- _DATA PROVIDED_:

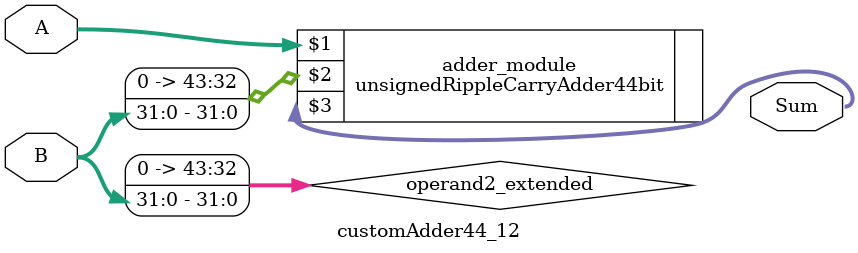
<source format=v>
module customAdder44_12(
                        input [43 : 0] A,
                        input [31 : 0] B,
                        
                        output [44 : 0] Sum
                );

        wire [43 : 0] operand2_extended;
        
        assign operand2_extended =  {12'b0, B};
        
        unsignedRippleCarryAdder44bit adder_module(
            A,
            operand2_extended,
            Sum
        );
        
        endmodule
        
</source>
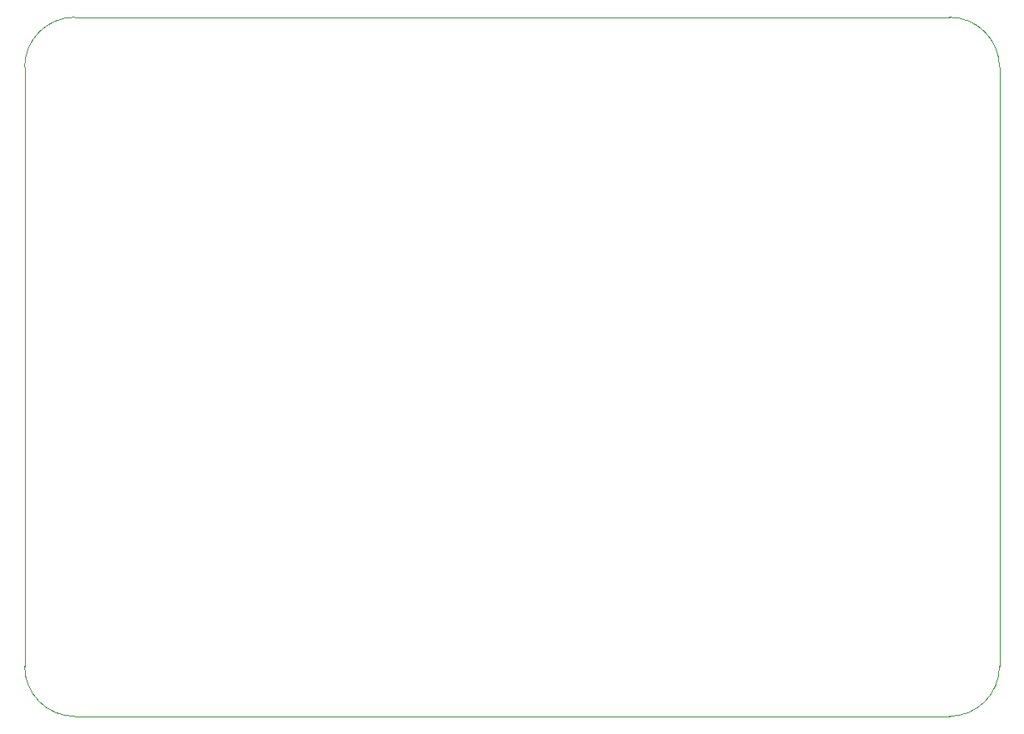
<source format=gbr>
G04 #@! TF.GenerationSoftware,KiCad,Pcbnew,(5.1.5)-3*
G04 #@! TF.CreationDate,2020-01-31T15:08:37+01:00*
G04 #@! TF.ProjectId,Greenkeeper,47726565-6e6b-4656-9570-65722e6b6963,1.0*
G04 #@! TF.SameCoordinates,Original*
G04 #@! TF.FileFunction,Profile,NP*
%FSLAX46Y46*%
G04 Gerber Fmt 4.6, Leading zero omitted, Abs format (unit mm)*
G04 Created by KiCad (PCBNEW (5.1.5)-3) date 2020-01-31 15:08:37*
%MOMM*%
%LPD*%
G04 APERTURE LIST*
%ADD10C,0.050000*%
G04 APERTURE END LIST*
D10*
X106680000Y-55880000D02*
X109220000Y-55880000D01*
X101600000Y-63500000D02*
X101600000Y-60960000D01*
X101600000Y-121920000D02*
X101600000Y-119380000D01*
X109220000Y-127000000D02*
X106680000Y-127000000D01*
X195580000Y-127000000D02*
X193040000Y-127000000D01*
X200660000Y-119380000D02*
X200660000Y-121920000D01*
X200660000Y-121920000D02*
G75*
G02X195580000Y-127000000I-5080000J0D01*
G01*
X106680000Y-127000000D02*
G75*
G02X101600000Y-121920000I0J5080000D01*
G01*
X101600000Y-60960000D02*
G75*
G02X106680000Y-55880000I5080000J0D01*
G01*
X195580000Y-55880000D02*
X193040000Y-55880000D01*
X200660000Y-63500000D02*
X200660000Y-60960000D01*
X195580000Y-55880000D02*
G75*
G02X200660000Y-60960000I0J-5080000D01*
G01*
X109220000Y-127000000D02*
X193040000Y-127000000D01*
X101600000Y-63500000D02*
X101600000Y-119380000D01*
X193040000Y-55880000D02*
X109220000Y-55880000D01*
X200660000Y-119380000D02*
X200660000Y-63500000D01*
M02*

</source>
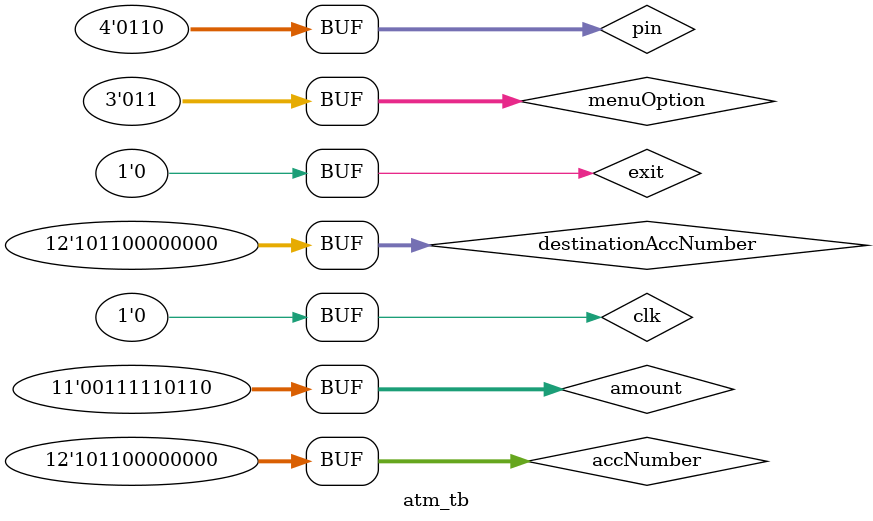
<source format=v>

`define true 1'b1
`define false 1'b0

`define FIND 1'b0
`define AUTHENTICATE 1'b1

`define WAITING               3'b000
`define GET_PIN               3'b001
`define MENU                  3'b010
`define BALANCE               3'b011
`define WITHDRAW              3'b100
`define WITHDRAW_SHOW_BALANCE 3'b101
`define TRANSACTION           3'b110
`define DONE                  3'b111

module atm_tb();
  
  reg clk, exit;
  reg [11:0] accNumber;
  reg [3:0] pin;
  reg [11:0] destinationAccNumber;
  reg [2:0] menuOption;
  reg [10:0] amount;
  wire error;
  wire [10:0] balance;
  
  ATM atmModule(clk, exit, accNumber, pin, destinationAccNumber, menuOption, amount, error, balance);
  
  
  initial begin
    clk = 1'b0;
  end
  
   always @(error) begin
      if(error == `true)
        $display("Error!, action causes an invalid operation.");
   end
  
  initial begin
	

    //incorrect PIN
    accNumber = 12'd2278;
    pin = 4'b0100;
    
    #30

    //valid credentials
    accNumber = 12'd2178;
    pin = 4'b0100;
    
    #30
    
    //withdraw some money and then show the balance
    amount = 100;
	menuOption = `WITHDRAW_SHOW_BALANCE;
    clk = ~clk;#5clk = ~clk;
    #30

    //show the balance
	menuOption = `BALANCE;
    clk = ~clk;#5clk = ~clk;
    #30
    
    //withdraw too much money, resulting in an error
    amount = 2500;
	menuOption = `WITHDRAW;
    clk = ~clk;#5clk = ~clk;
    #30

    //the balance wont change because an error happened during withdrawal
	menuOption = `BALANCE;
    clk = ~clk;#5clk = ~clk;
    #30


    //transfer some money to the destination account with number 2816
    amount = 50;
    destinationAccNumber = 2816;
	menuOption = `TRANSACTION;
    clk = ~clk;#5clk = ~clk;
    #30

    //transfer too much money to the destination account with number 2816 which exceeds 2047 and cuases an error
    amount = 2550;
    destinationAccNumber = 2816;
	menuOption = `TRANSACTION;
    clk = ~clk;#5clk = ~clk;
    #30
    

    //exit the system
    exit = 1;
    #30
    exit = 0;
    #30
    
    //log in using the account with number 2816
    accNumber = 12'd2816;
    pin = 4'b0110;
    #30

    //you'll see that the balance is more than the default value because we had trasnsferred some money to this account a while ago
    menuOption = `BALANCE;
    clk = ~clk;#5clk = ~clk;
    #30;
    
  end
  
endmodule

</source>
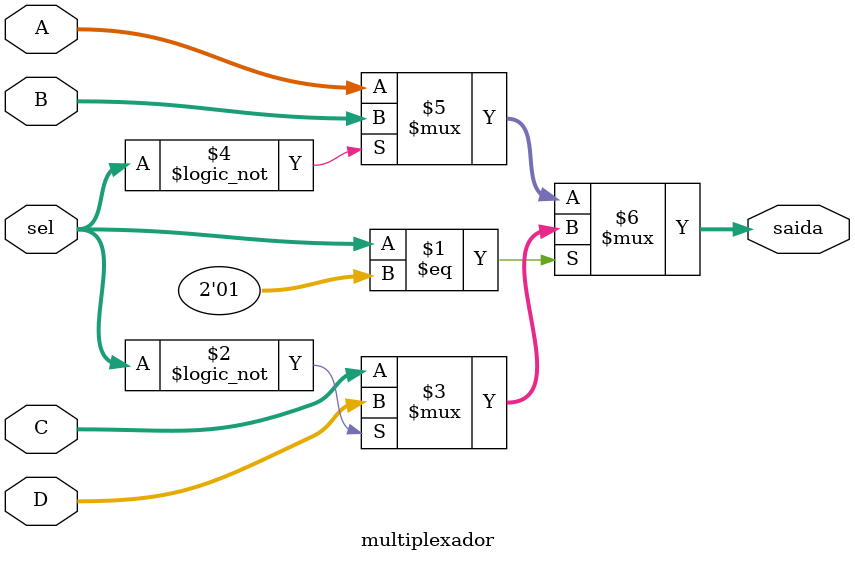
<source format=v>
module multiplexador ( 

    input [15:0] A, 
    input [15:0] B, 
    input [15:0] C, 
    input [15:0] D, 
    input [1:0] sel,
    output [15:0] saida
);

    assign saida = sel == 01 ? (sel == 00 ? D : C) : (sel == 00 ? B : A); 

endmodule
</source>
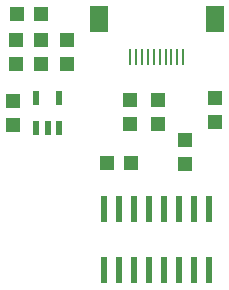
<source format=gbr>
G04 EAGLE Gerber RS-274X export*
G75*
%MOMM*%
%FSLAX34Y34*%
%LPD*%
%INSolderpaste Top*%
%IPPOS*%
%AMOC8*
5,1,8,0,0,1.08239X$1,22.5*%
G01*
%ADD10R,0.250000X1.400000*%
%ADD11R,1.600000X2.200000*%
%ADD12R,1.300000X1.200000*%
%ADD13R,1.200000X1.300000*%
%ADD14R,0.600000X2.200000*%
%ADD15R,0.550000X1.200000*%


D10*
X222180Y284300D03*
X217180Y284300D03*
X212180Y284300D03*
X207180Y284300D03*
X202180Y284300D03*
X197180Y284300D03*
X192180Y284300D03*
X187180Y284300D03*
X182180Y284300D03*
X177180Y284300D03*
D11*
X248680Y315800D03*
X150680Y315800D03*
D12*
X223810Y213360D03*
X223810Y193040D03*
X248630Y228600D03*
X248630Y248920D03*
D13*
X157480Y194020D03*
X177800Y194020D03*
D12*
X200950Y247650D03*
X200950Y227330D03*
D13*
X81280Y320330D03*
X101600Y320330D03*
D12*
X176820Y247650D03*
X176820Y227330D03*
X80300Y278130D03*
X80300Y298450D03*
X101890Y278130D03*
X101890Y298450D03*
D14*
X167930Y103540D03*
X193330Y155540D03*
X155230Y103540D03*
X180630Y103540D03*
X193330Y103540D03*
X180630Y155540D03*
X206030Y155540D03*
X218730Y155540D03*
X218730Y103540D03*
X244130Y155540D03*
X206030Y103540D03*
X231430Y103540D03*
X231430Y155540D03*
X244130Y103540D03*
X167930Y155540D03*
X155230Y155540D03*
D15*
X97850Y223489D03*
X107350Y223489D03*
X116850Y223489D03*
X116850Y249491D03*
X97850Y249491D03*
D12*
X78140Y226330D03*
X78140Y246650D03*
X123390Y277950D03*
X123390Y298270D03*
M02*

</source>
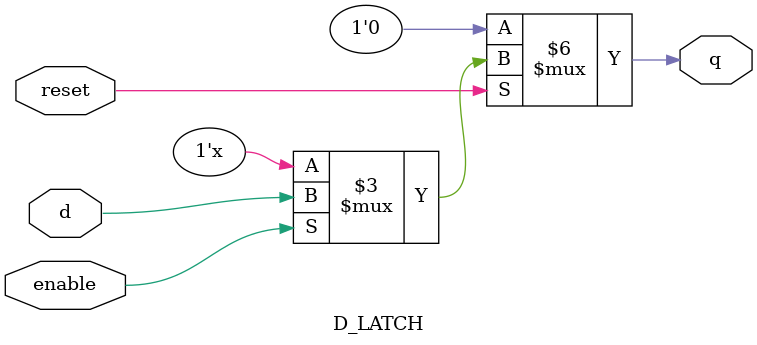
<source format=v>
`timescale 1ns / 1ps
module D_LATCH(q, d, enable, reset);

input d;
input enable;
input reset;

output q;
reg q;


always @(enable or reset or d)

if (!reset)
	q <= 0;
else
	if (enable)
		q <= d;

endmodule

</source>
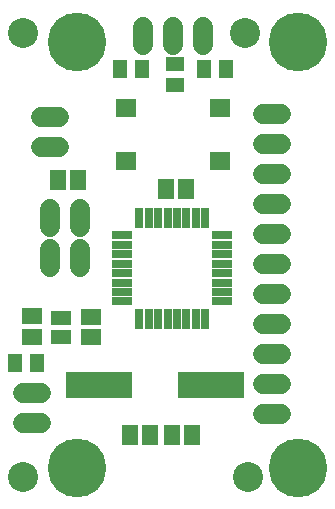
<source format=gbr>
G04 EAGLE Gerber X2 export*
%TF.Part,Single*%
%TF.FileFunction,Soldermask,Top,1*%
%TF.FilePolarity,Positive*%
%TF.GenerationSoftware,Autodesk,EAGLE,9.7.0*%
%TF.CreationDate,2022-05-12T22:12:44Z*%
G75*
%MOMM*%
%FSLAX46Y46*%
%LPD*%
%INSoldermask Top*%
%AMOC8*
5,1,8,0,0,1.08239X$1,22.5*%
G01*
G04 Define Apertures*
%ADD10R,1.367800X1.668500*%
%ADD11R,1.673200X1.223200*%
%ADD12R,1.668500X1.367800*%
%ADD13C,2.540000*%
%ADD14C,1.727200*%
%ADD15R,0.803200X1.703200*%
%ADD16R,1.703200X0.803200*%
%ADD17C,4.965700*%
%ADD18R,1.234400X1.623400*%
%ADD19R,1.623400X1.234400*%
%ADD20R,1.803200X1.603200*%
%ADD21R,5.703200X2.203200*%
D10*
X13067400Y5842000D03*
X11316600Y5842000D03*
X14872600Y5842000D03*
X16623400Y5842000D03*
X14364600Y26670000D03*
X16115400Y26670000D03*
D11*
X5531350Y15719000D03*
X5531350Y14119000D03*
D12*
X3057750Y15861400D03*
X3057750Y14110600D03*
X8024050Y15814100D03*
X8024050Y14063300D03*
D10*
X5220600Y27432000D03*
X6971400Y27432000D03*
D13*
X21336000Y2286000D03*
X2286000Y2286000D03*
X21082000Y39878000D03*
X2286000Y39878000D03*
D14*
X3810000Y32766000D02*
X5334000Y32766000D01*
X5334000Y30226000D02*
X3810000Y30226000D01*
D15*
X12109800Y15663600D03*
X12909800Y15663600D03*
X13709800Y15663600D03*
X14509800Y15663600D03*
X15309800Y15663600D03*
X16109800Y15663600D03*
X16909800Y15663600D03*
X17709800Y15663600D03*
D16*
X19159800Y17113600D03*
X19159800Y17913600D03*
X19159800Y18713600D03*
X19159800Y19513600D03*
X19159800Y20313600D03*
X19159800Y21113600D03*
X19159800Y21913600D03*
X19159800Y22713600D03*
D15*
X17709800Y24163600D03*
X16909800Y24163600D03*
X16109800Y24163600D03*
X15309800Y24163600D03*
X14509800Y24163600D03*
X13709800Y24163600D03*
X12909800Y24163600D03*
X12109800Y24163600D03*
D16*
X10659800Y22713600D03*
X10659800Y21913600D03*
X10659800Y21113600D03*
X10659800Y20313600D03*
X10659800Y19513600D03*
X10659800Y18713600D03*
X10659800Y17913600D03*
X10659800Y17113600D03*
D14*
X22606000Y33020000D02*
X24130000Y33020000D01*
X24130000Y30480000D02*
X22606000Y30480000D01*
X22606000Y27940000D02*
X24130000Y27940000D01*
X24130000Y25400000D02*
X22606000Y25400000D01*
X22606000Y22860000D02*
X24130000Y22860000D01*
X24130000Y20320000D02*
X22606000Y20320000D01*
X22606000Y17780000D02*
X24130000Y17780000D01*
X24130000Y15240000D02*
X22606000Y15240000D01*
X22606000Y12700000D02*
X24130000Y12700000D01*
X24130000Y10160000D02*
X22606000Y10160000D01*
X22606000Y7620000D02*
X24130000Y7620000D01*
D17*
X25527000Y39116000D03*
X25527000Y3048000D03*
X6858000Y39116000D03*
X6858000Y3048000D03*
D18*
X10510500Y36830000D03*
X12349500Y36830000D03*
D19*
X15117800Y35402500D03*
X15117800Y37241500D03*
D18*
X17622500Y36830000D03*
X19461500Y36830000D03*
X1620500Y11938000D03*
X3459500Y11938000D03*
D20*
X18986000Y28992000D03*
X10986000Y28992000D03*
X18986000Y33492000D03*
X10986000Y33492000D03*
D14*
X4572000Y21590000D02*
X4572000Y20066000D01*
X7112000Y20066000D02*
X7112000Y21590000D01*
X4572000Y23414000D02*
X4572000Y24938000D01*
X7112000Y24938000D02*
X7112000Y23414000D01*
X17526000Y38856100D02*
X17526000Y40380100D01*
X14986000Y40380100D02*
X14986000Y38856100D01*
X12446000Y38856100D02*
X12446000Y40380100D01*
X3810000Y6858000D02*
X2286000Y6858000D01*
X2286000Y9398000D02*
X3810000Y9398000D01*
D21*
X18212000Y10057600D03*
X8712000Y10057600D03*
M02*

</source>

- _TASK BRIEF_: The stretch above running from the line with "pin = 4'b0110;" through the line with "X218730Y155540D03*" is all you should copy, exactly, leaving out the pictures.

- _EXPECTED ANSWER_:
    pin = 4'b0110;
    #30

    //you'll see that the balance is more than the default value because we had trasnsferred some money to this account a while ago
    menuOption = `BALANCE;
    clk = ~clk;#5clk = ~clk;
    #30;
    
  end
  
endmodule

</source>
<source format=v>
module multiplexador ( 

    input [15:0] A, 
    input [15:0] B, 
    input [15:0] C, 
    input [15:0] D, 
    input [1:0] sel,
    output [15:0] saida
);

    assign saida = sel == 01 ? (sel == 00 ? D : C) : (sel == 00 ? B : A); 

endmodule
</source>
<source format=gbr>
G04 EAGLE Gerber RS-274X export*
G75*
%MOMM*%
%FSLAX34Y34*%
%LPD*%
%INSolderpaste Top*%
%IPPOS*%
%AMOC8*
5,1,8,0,0,1.08239X$1,22.5*%
G01*
%ADD10R,0.250000X1.400000*%
%ADD11R,1.600000X2.200000*%
%ADD12R,1.300000X1.200000*%
%ADD13R,1.200000X1.300000*%
%ADD14R,0.600000X2.200000*%
%ADD15R,0.550000X1.200000*%


D10*
X222180Y284300D03*
X217180Y284300D03*
X212180Y284300D03*
X207180Y284300D03*
X202180Y284300D03*
X197180Y284300D03*
X192180Y284300D03*
X187180Y284300D03*
X182180Y284300D03*
X177180Y284300D03*
D11*
X248680Y315800D03*
X150680Y315800D03*
D12*
X223810Y213360D03*
X223810Y193040D03*
X248630Y228600D03*
X248630Y248920D03*
D13*
X157480Y194020D03*
X177800Y194020D03*
D12*
X200950Y247650D03*
X200950Y227330D03*
D13*
X81280Y320330D03*
X101600Y320330D03*
D12*
X176820Y247650D03*
X176820Y227330D03*
X80300Y278130D03*
X80300Y298450D03*
X101890Y278130D03*
X101890Y298450D03*
D14*
X167930Y103540D03*
X193330Y155540D03*
X155230Y103540D03*
X180630Y103540D03*
X193330Y103540D03*
X180630Y155540D03*
X206030Y155540D03*
X218730Y155540D03*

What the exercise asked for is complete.